Businesses are painfully aware of the need to pick up productivity to support the National Living Wage (NLW), but it turns out they have no idea where to start, according to research released today.
The study, carried out by the Resolution Foundation and the Chartered Institute for Personnel and Development (CIPD), continues on from an earlier survey by the two organisations, which discovered that roughly a third of employers planned on boosting productivity to support the increase in their wage bill when NLW is introduced in April at £7.20 per hour for workers aged 25 and over.
However, businesses, particularly those with less than 250 employees, are not sure of how to go about making their workforce more productive, with one employer telling interviewers "we've done all this before. I don't think I can get any more out of them [staff] again".
While a handful of employers – 10 per cent among smaller businesses and 17 per cent among larger – are considering reducing staff numbers to control additional costs of NLW, many see that solution as a false economy.
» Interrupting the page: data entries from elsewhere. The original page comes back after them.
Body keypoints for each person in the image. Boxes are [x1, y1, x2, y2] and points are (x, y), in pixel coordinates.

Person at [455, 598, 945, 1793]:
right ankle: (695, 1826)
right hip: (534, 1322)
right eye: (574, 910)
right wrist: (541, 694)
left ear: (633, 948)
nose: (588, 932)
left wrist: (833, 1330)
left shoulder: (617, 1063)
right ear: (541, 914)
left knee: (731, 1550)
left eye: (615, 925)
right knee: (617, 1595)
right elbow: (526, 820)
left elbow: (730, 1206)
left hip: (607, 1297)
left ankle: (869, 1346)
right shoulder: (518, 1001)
One hotel owner told the researchers "if you start cutting staff…that could impact on the guest experience".
Conor D’Arcy, policy analyst at the Resolution Foundation, said:
"The introduction of the National Living Wage will be a big bang for low-paid staff. But it will be more of a slow burner for businesses, with many waiting to see how sectors respond over the coming years.
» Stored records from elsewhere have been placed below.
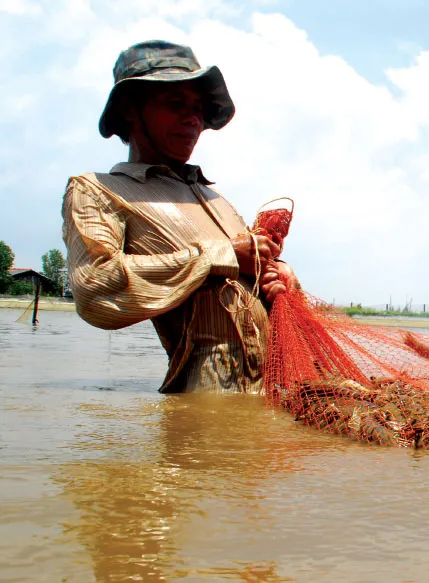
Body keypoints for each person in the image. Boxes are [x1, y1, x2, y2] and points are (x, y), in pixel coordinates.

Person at [62, 40, 296, 393]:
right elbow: (95, 289)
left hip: (278, 388)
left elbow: (252, 284)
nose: (192, 118)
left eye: (198, 109)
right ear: (130, 110)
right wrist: (221, 256)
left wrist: (282, 280)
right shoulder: (100, 190)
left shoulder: (216, 199)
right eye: (175, 104)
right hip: (210, 399)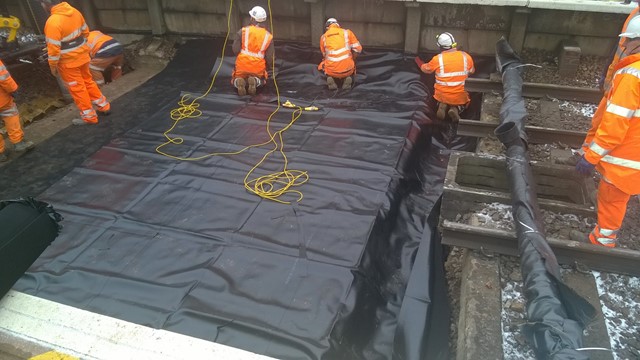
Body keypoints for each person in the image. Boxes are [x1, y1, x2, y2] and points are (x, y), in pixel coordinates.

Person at [576, 16, 640, 248]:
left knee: (612, 198)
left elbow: (614, 124)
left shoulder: (632, 75)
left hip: (629, 158)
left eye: (629, 41)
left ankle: (603, 241)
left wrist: (590, 157)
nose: (624, 46)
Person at [40, 0, 110, 125]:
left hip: (68, 63)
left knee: (77, 89)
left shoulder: (52, 22)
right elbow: (85, 33)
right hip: (83, 56)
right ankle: (103, 106)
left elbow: (54, 50)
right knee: (88, 81)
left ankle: (89, 117)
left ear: (46, 4)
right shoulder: (74, 12)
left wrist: (53, 66)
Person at [417, 32, 474, 123]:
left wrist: (420, 63)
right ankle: (455, 109)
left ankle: (442, 105)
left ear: (440, 46)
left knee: (442, 97)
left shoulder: (437, 59)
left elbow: (426, 69)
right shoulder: (465, 56)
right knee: (463, 102)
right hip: (460, 96)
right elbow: (472, 71)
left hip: (442, 95)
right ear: (453, 44)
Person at [232, 6, 274, 96]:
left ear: (252, 18)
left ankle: (238, 81)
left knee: (235, 78)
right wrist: (268, 67)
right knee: (262, 80)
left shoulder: (242, 31)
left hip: (242, 64)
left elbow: (235, 49)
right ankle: (255, 80)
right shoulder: (268, 36)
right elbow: (270, 57)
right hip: (258, 67)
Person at [0, 59, 34, 162]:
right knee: (10, 114)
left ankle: (1, 153)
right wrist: (13, 89)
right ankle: (18, 142)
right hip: (2, 99)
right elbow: (3, 77)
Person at [318, 18, 362, 90]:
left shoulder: (323, 37)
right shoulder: (347, 32)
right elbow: (358, 49)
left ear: (327, 27)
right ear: (337, 24)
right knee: (349, 64)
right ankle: (348, 77)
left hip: (331, 71)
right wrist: (352, 59)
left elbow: (324, 55)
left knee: (323, 64)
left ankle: (330, 77)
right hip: (348, 69)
"This presents a crucial window of opportunity for government to work with business to share best practice, understand the support they need, and consider how productivity can be improved in low paying sectors."
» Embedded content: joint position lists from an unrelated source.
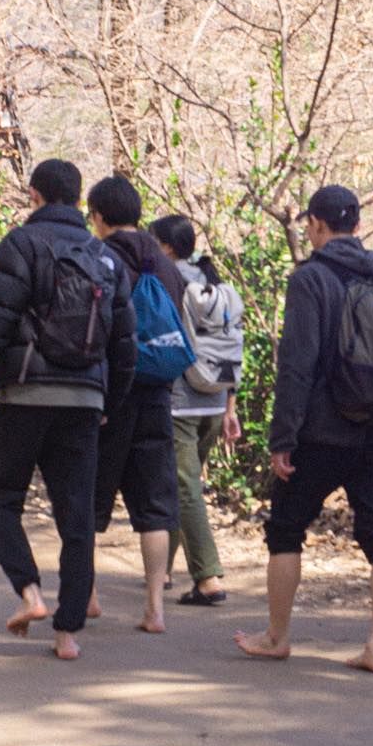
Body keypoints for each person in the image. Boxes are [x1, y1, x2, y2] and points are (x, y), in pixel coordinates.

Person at [0, 159, 136, 661]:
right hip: (84, 402)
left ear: (34, 194)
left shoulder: (21, 244)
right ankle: (67, 633)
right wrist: (108, 402)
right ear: (80, 201)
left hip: (25, 395)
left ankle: (30, 593)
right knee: (76, 517)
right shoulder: (105, 259)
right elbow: (125, 344)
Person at [236, 183, 373, 673]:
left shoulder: (310, 279)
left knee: (286, 530)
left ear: (316, 225)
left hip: (320, 431)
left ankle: (277, 636)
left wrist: (282, 437)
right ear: (358, 225)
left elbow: (297, 363)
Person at [87, 175, 186, 634]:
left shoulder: (99, 257)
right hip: (158, 394)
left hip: (111, 394)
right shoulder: (165, 263)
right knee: (155, 503)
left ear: (99, 217)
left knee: (88, 497)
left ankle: (86, 596)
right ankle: (154, 607)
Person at [150, 214, 242, 606]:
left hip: (180, 400)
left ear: (167, 247)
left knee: (184, 488)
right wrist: (230, 406)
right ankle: (162, 570)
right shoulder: (214, 282)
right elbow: (231, 343)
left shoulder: (168, 279)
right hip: (215, 397)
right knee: (179, 485)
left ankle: (208, 578)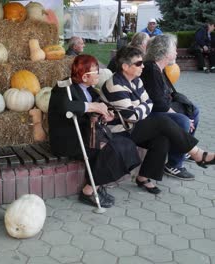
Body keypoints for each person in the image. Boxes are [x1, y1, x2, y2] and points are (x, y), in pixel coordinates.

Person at [102, 46, 215, 194]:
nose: (142, 66)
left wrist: (141, 109)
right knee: (163, 122)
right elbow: (132, 116)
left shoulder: (135, 80)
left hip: (131, 126)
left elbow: (148, 103)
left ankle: (143, 177)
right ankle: (197, 153)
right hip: (118, 131)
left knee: (162, 137)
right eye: (138, 63)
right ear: (125, 66)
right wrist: (142, 108)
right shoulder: (115, 85)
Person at [48, 54, 141, 208]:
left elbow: (96, 107)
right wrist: (93, 107)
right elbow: (67, 107)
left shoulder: (89, 89)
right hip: (68, 140)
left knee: (125, 144)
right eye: (96, 72)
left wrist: (105, 114)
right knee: (113, 150)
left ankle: (97, 185)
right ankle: (88, 191)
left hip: (87, 136)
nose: (99, 73)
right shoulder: (63, 88)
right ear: (85, 76)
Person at [141, 34, 200, 181]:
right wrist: (181, 116)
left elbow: (168, 95)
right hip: (150, 114)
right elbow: (158, 103)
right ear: (165, 51)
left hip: (160, 109)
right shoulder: (150, 69)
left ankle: (183, 148)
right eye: (174, 48)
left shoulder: (159, 68)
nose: (176, 52)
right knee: (184, 121)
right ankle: (174, 164)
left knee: (193, 109)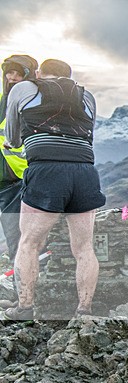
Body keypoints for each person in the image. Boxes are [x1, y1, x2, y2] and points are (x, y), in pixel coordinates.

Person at [2, 58, 105, 320]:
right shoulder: (87, 96)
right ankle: (84, 310)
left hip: (46, 169)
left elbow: (12, 137)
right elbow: (89, 132)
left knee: (29, 243)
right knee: (84, 247)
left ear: (39, 73)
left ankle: (25, 307)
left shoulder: (24, 89)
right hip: (84, 171)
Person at [0, 55, 38, 262]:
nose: (12, 78)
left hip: (19, 181)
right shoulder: (1, 100)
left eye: (18, 74)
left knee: (19, 238)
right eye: (9, 72)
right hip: (5, 183)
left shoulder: (32, 104)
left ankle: (23, 289)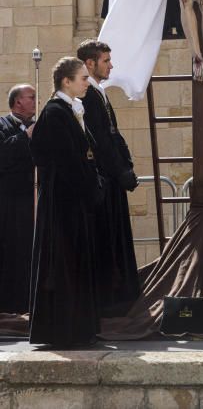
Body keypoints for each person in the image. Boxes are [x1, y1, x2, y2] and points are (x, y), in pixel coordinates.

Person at [29, 58, 101, 348]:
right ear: (66, 82)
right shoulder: (56, 112)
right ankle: (63, 330)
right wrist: (90, 186)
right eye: (83, 78)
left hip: (72, 199)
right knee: (63, 262)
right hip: (63, 202)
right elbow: (68, 159)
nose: (87, 82)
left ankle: (79, 327)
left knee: (74, 260)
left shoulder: (69, 110)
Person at [77, 39, 140, 317]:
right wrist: (118, 171)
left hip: (113, 176)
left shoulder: (98, 92)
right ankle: (109, 299)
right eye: (106, 60)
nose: (111, 65)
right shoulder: (88, 94)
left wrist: (126, 164)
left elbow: (113, 133)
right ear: (90, 63)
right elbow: (100, 140)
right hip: (104, 179)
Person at [0, 84, 35, 314]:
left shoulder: (37, 126)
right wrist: (25, 136)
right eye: (31, 97)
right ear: (17, 102)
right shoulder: (3, 125)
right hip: (9, 203)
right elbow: (4, 154)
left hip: (31, 201)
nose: (35, 100)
Meanwhile, Mark Beatson, chief economist at the CIPD, added:
"With just over a month to go until the introduction of the National Living Wage, most employers likely to be affected will be concentrating on the practical steps necessary to ensure they implement the new wage on time. But our reports suggest there is a lot more uncertainty among employers on how they are going to make sure this step up in pay isn’t one that threatens jobs or the business."